Department of Natural History, Royal Ontario Museum, Toronto, ON M5S 2C6, Canada; Department of Ecology and Evolutionary Biology, University of Toronto, Toronto, ON M5S 3B2, Canada.
Department of Natural History, Royal Ontario Museum, Toronto, ON M5S 2C6, Canada; Department of Ecology and Evolutionary Biology, University of Toronto, Toronto, ON M5S 3B2, Canada.
Mol Phylogenet Evol. 2020 Feb;143:106690. doi: 10.1016/j.ympev.2019.106690. Epub 2019 Nov 21.
Mammals are one of the better known groups of animals, and in the Neotropics bats typically comprise about half of the mammalian species diversity. But, well resolved species-level phylogenies are still lacking for most taxa of bats. One broadly distributed genus is the mastiff bats, Molossus. Species within this genus are morphologically very similar, which results in a confusing and unstable taxonomy. In addition, low levels of genetic divergence among some clades make resolution of phylogenetic relationships difficult. Most authors recognize Molossus as being monophyletic, however, phylogenetic relationships within the genus remain poorly understood based on traditional Sanger sequencing of individual genes. We propose a more comprehensive framework based on large-scale genomic data derived from Next Generation Sequencing techniques to better understand evolutionary relationships within a group of closely related species with a rich taxonomic history. In this study, we utilized the NGS method of Genotype by Sequencing (GBS) to test the monophyly of the genus, understand evolutionary relationships within Molossus and investigate the genetic integrity of currently recognized species. Given that both de novo and reference genome pipelines are often used in the assembly of Single Nucleotide Polymorphism data from GBS, and that several tree inference methodologies have been proposed for SNP data, we test whether different alignments and phylogenetic approaches produce similar results. We also examined how the process of SNP identification and mapping can affect the consistency of the analyses. Our data provide the first high resolution phylogeny for the genus Molossus, bringing new insights into recognition of species boundaries and relationships among taxa. This study clarifies the taxonomy of Molossus and elevates the number of species in the genus from 11 to 14. We suggest the revalidation of the names M. nigricans, and M. fluminensis, which were synonymized under the name M. rufus; and M. bondae, previously synonymized under the name M. currentium.

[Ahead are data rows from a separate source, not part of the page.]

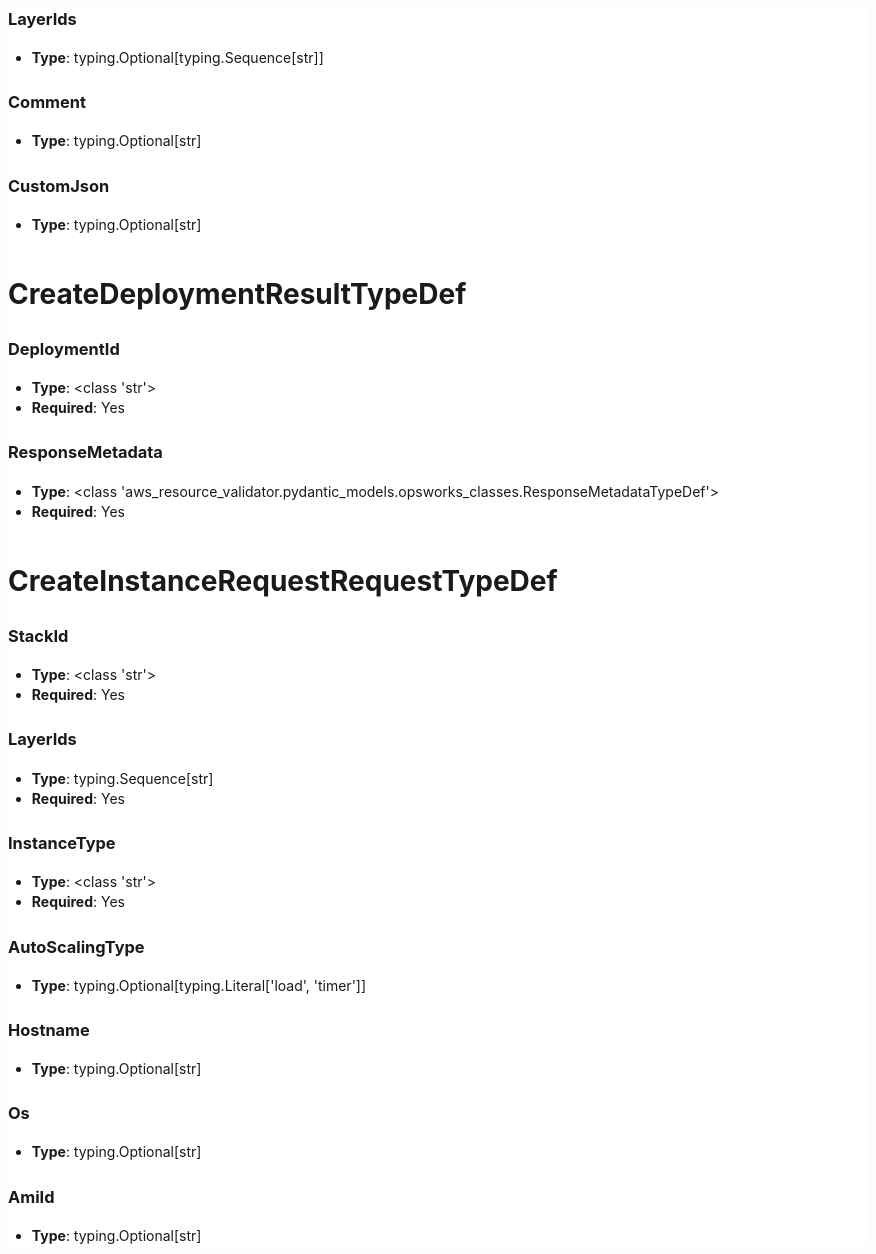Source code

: ### LayerIds
- **Type**: typing.Optional[typing.Sequence[str]]

### Comment
- **Type**: typing.Optional[str]

### CustomJson
- **Type**: typing.Optional[str]


# CreateDeploymentResultTypeDef

### DeploymentId
- **Type**: <class 'str'>
- **Required**: Yes

### ResponseMetadata
- **Type**: <class 'aws_resource_validator.pydantic_models.opsworks_classes.ResponseMetadataTypeDef'>
- **Required**: Yes


# CreateInstanceRequestRequestTypeDef

### StackId
- **Type**: <class 'str'>
- **Required**: Yes

### LayerIds
- **Type**: typing.Sequence[str]
- **Required**: Yes

### InstanceType
- **Type**: <class 'str'>
- **Required**: Yes

### AutoScalingType
- **Type**: typing.Optional[typing.Literal['load', 'timer']]

### Hostname
- **Type**: typing.Optional[str]

### Os
- **Type**: typing.Optional[str]

### AmiId
- **Type**: typing.Optional[str]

Different alignments and phylogenetic inferences produce consistent results, supporting use of SNP approach in addressing evolutionary questions on a macroevolutionary scale where the genetic distance among clades is low.
哺乳动物是广为人知的动物群体之一,在新热带地区,蝙蝠通常约占哺乳动物物种多样性的一半。但是,大多数蝙蝠类群仍然缺乏分辨率高的物种水平系统发育关系。一个广泛分布的属是鬃毛狗蝠属,Molossus。该属内的物种在形态上非常相似,导致分类学上的混乱和不稳定。此外,一些支系之间的遗传分化程度较低,使得系统发育关系的解决变得困难。大多数作者认为 Molossus 是单系的,然而,基于传统的个体基因 Sanger 测序,该属内的系统发育关系仍然知之甚少。我们提出了一个更全面的框架,基于从下一代测序技术获得的大规模基因组数据,以更好地了解具有丰富分类历史的一组密切相关物种的进化关系。在这项研究中,我们利用下一代测序技术的基因型测序 (GBS) 方法来测试该属的单系性,了解 Molossus 内的进化关系,并研究目前公认的物种的遗传完整性。鉴于从头和参考基因组管道通常用于从 GBS 中组装单核苷酸多态性数据,并且已经提出了几种用于 SNP 数据的树推断方法,我们测试了不同的对齐和系统发育方法是否会产生相似的结果。我们还研究了 SNP 识别和映射过程如何影响分析的一致性。我们的数据提供了 Molossus 属的第一个高分辨率系统发育,为物种边界和分类群之间的关系提供了新的见解。这项研究澄清了 Molossus 的分类学,并将该属的物种数量从 11 种增加到 14 种。我们建议重新验证 M. nigricans 和 M. fluminensis 的名称,它们曾被同义词化到 M. rufus 名下;以及 M. bondae,之前曾被同义词化到 M. currentium 名下。不同的对齐和系统发育推断产生一致的结果,支持在遗传距离较低的宏观进化尺度上使用 SNP 方法来解决进化问题。